Overall I think the Paleo diet has helped people because it gets them off of a diet based on processed foods. If you're eating only whole foods and whole grains, without any additives or treatments (because that's how Java Man would have had it), then you are eating healthier than most other Americans. The subtle message is: paying attention to your cultural background and incorporating traditional foods into your diet may improve health.

But, it wasn’t just the physical effects of the diet that were interesting. He is giving an example of a group of humans who have developed an interactive relationship with their place and to the food of that place; in the world of plants we might say they’re ‘well adapted.’ 


“In the Squaxin Indian Tribe of the Medicine Creek Nation it was common for our people to live beyond 100 years old. Tribal elders attribute this longevity to knowledge about traditional foods and medicines that was passed down from generation to generation. Their powerful traditional science included techniques for gathering, knowing when plant was most potent for harvest, how food was processed for everyday use and how plants were used for ceremonial purposes. This knowledge was highly regarded as a sacred gift that contributed to living a long and fulfilling life.” – Our Food, Our Right, Page 40.
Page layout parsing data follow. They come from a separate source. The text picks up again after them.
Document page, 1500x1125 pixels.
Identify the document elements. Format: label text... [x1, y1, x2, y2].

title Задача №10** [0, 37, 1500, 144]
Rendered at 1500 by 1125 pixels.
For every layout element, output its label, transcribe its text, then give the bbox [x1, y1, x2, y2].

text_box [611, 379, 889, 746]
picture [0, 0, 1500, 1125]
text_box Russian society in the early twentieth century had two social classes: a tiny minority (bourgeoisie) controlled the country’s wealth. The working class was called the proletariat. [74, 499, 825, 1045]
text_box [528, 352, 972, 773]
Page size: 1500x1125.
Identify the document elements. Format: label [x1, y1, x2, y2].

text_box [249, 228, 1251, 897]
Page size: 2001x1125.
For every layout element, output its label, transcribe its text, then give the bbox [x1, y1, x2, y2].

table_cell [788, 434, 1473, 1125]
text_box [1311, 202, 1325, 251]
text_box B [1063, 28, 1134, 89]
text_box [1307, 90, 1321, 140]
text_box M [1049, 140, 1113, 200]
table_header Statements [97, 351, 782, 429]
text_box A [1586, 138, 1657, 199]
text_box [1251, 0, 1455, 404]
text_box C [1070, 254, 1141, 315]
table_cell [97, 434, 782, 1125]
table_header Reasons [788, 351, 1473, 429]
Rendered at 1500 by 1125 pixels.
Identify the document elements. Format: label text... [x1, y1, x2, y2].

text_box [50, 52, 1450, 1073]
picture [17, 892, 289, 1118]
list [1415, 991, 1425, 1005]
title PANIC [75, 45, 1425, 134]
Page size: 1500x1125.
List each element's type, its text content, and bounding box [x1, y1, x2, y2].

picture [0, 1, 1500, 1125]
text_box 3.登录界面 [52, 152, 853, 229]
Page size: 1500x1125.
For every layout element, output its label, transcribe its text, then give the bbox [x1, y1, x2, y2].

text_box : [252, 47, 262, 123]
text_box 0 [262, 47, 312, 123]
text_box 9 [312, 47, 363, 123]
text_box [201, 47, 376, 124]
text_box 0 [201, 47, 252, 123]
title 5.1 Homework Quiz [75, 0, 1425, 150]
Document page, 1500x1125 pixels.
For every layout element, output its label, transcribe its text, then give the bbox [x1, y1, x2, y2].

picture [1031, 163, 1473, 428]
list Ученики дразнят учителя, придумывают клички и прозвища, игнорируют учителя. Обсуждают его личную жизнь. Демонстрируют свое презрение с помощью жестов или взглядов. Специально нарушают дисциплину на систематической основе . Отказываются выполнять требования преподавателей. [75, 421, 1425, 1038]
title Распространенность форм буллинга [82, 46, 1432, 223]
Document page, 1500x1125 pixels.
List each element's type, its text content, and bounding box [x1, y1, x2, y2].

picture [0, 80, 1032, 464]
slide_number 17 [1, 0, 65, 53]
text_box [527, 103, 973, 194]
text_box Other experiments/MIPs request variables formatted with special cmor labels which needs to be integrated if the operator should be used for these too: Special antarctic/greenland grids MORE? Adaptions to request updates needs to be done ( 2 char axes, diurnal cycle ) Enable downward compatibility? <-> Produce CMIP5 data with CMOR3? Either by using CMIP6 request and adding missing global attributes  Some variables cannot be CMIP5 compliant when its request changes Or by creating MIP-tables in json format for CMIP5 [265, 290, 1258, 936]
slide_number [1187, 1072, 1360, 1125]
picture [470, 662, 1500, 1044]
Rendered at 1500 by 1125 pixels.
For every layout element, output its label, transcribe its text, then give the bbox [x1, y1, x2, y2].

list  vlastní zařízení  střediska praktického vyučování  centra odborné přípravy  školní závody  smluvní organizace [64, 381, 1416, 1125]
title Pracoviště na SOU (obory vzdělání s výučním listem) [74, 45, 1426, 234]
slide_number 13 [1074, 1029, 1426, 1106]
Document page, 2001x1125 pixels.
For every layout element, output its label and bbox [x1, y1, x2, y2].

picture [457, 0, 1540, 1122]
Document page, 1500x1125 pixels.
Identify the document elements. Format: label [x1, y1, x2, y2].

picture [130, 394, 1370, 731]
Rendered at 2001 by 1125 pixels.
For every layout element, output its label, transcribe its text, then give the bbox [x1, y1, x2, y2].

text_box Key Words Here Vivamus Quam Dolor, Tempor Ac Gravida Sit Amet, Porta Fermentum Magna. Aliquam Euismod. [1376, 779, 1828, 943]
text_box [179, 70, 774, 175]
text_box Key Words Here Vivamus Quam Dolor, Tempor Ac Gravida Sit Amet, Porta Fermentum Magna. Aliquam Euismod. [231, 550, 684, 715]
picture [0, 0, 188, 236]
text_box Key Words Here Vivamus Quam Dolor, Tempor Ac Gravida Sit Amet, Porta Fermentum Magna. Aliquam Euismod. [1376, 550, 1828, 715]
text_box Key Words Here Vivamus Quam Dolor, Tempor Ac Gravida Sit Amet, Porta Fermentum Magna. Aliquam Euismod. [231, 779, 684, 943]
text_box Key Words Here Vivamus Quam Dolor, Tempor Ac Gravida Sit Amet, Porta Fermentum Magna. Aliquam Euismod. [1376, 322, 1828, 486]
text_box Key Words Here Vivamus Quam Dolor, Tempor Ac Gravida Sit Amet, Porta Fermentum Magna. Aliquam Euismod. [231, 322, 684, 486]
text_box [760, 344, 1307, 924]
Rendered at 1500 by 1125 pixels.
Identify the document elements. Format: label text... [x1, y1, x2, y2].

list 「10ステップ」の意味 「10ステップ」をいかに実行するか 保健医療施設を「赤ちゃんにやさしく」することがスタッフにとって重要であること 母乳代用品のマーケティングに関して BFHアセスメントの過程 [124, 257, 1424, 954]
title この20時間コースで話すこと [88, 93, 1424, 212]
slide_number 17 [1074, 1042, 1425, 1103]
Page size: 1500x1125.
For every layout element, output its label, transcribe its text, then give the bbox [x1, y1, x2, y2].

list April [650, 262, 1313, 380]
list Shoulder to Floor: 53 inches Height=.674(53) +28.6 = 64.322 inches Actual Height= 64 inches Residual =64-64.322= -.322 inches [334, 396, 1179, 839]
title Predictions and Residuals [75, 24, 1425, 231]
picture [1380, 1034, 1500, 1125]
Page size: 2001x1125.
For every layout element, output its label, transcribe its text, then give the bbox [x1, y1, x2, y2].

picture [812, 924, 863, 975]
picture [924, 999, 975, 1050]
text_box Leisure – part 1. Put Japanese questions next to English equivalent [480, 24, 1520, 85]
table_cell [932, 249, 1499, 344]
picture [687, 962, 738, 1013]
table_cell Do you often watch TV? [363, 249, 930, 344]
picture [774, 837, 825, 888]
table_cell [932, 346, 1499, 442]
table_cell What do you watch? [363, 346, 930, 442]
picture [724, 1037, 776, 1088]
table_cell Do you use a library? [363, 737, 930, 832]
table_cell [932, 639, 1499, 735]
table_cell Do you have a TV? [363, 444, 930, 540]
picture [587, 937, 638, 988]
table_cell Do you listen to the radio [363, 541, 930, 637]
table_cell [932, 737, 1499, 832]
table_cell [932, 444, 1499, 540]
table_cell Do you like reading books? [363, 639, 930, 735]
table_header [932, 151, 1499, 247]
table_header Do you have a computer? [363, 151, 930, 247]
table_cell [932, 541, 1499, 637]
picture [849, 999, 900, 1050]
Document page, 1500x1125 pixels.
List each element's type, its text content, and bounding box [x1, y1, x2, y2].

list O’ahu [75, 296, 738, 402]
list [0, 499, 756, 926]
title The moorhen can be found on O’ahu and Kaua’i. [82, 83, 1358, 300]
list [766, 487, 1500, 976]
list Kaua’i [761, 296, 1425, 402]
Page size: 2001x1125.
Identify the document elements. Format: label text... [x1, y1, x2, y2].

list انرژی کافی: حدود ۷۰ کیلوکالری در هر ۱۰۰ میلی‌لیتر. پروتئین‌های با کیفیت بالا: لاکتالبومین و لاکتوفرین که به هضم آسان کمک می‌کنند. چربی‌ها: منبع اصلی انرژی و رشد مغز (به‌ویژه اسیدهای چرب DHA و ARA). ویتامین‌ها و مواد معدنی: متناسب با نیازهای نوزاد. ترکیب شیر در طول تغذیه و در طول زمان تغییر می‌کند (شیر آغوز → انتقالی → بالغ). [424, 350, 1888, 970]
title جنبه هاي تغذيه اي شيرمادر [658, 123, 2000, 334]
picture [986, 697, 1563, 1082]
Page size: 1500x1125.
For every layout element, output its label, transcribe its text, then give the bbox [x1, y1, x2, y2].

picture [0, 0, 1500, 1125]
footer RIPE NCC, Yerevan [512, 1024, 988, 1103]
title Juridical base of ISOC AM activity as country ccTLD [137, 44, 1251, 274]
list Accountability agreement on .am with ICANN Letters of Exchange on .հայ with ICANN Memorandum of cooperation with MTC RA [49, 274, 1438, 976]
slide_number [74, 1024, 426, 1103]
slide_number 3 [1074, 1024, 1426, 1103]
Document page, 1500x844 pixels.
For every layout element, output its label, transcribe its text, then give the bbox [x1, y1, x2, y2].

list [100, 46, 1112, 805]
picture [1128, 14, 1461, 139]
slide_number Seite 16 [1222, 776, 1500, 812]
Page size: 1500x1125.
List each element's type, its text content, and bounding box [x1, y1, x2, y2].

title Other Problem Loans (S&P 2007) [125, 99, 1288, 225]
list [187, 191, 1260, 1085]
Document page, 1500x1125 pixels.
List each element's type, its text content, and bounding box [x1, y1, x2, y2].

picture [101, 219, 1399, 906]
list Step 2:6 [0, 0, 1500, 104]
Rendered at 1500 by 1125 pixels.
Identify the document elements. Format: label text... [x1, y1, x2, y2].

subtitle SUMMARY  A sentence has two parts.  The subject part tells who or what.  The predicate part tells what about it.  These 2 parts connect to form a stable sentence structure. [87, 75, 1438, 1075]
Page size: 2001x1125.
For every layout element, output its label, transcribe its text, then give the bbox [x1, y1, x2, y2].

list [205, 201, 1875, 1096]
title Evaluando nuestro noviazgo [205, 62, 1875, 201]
As we think about land, place, culture and belonging it’s useful to back up this intuition with some physical manifestation of it. Through investigators like Nabhan and the knowledge of indigenous people, we are uncovering a complex interconnection between ourselves and the Earth. This point of view abolishes some colonial assumptions:

a.       That people living ancient traditional lifestyles didn’t live as long as we do today.
b.      That a lack of infrastructure in agricultural traditions means a lack of knowledge about nature, plants, growing and propagation.
c.       That there is a fix-all perfect diet for every human.
d.      That a people can thrive just as well on any land as they can on the land from which they came.

The longhouse at the Evergreen State College with our Native Species Garden in front.
What does this mean for me, an unknown old-world mutt, as I begin to farm a piece of Pacific Northwest Land? I’m not entirely sure yet but it makes me very aware of what I plant here, what I eat here and what is already here on the land. Interesting that what may be the best diet for me, may not be what is native to this region…so this is a strange dance. But, after visiting the Squaxin Tribal Museum and learning about traditional foods, and visiting the ancient dig sites of salmon traps and butter clam fires at Ralph Munros farm, , I feel reassured that I can respect the land and build myself a garden. However, it does become very evident that we need to think of new ways to approach Pacific Northwest sustainability on a mass level and that the keys to doing this lie in the indigenous traditions, people and culture.

The spirit of Grandfather Cedar reminds me each time I catch the aroma. I was born in Washington state and my heart, if not my genes, tell stories of these rivers and these forests. If I respect all of the spirits of this place, they might teach me how to live here.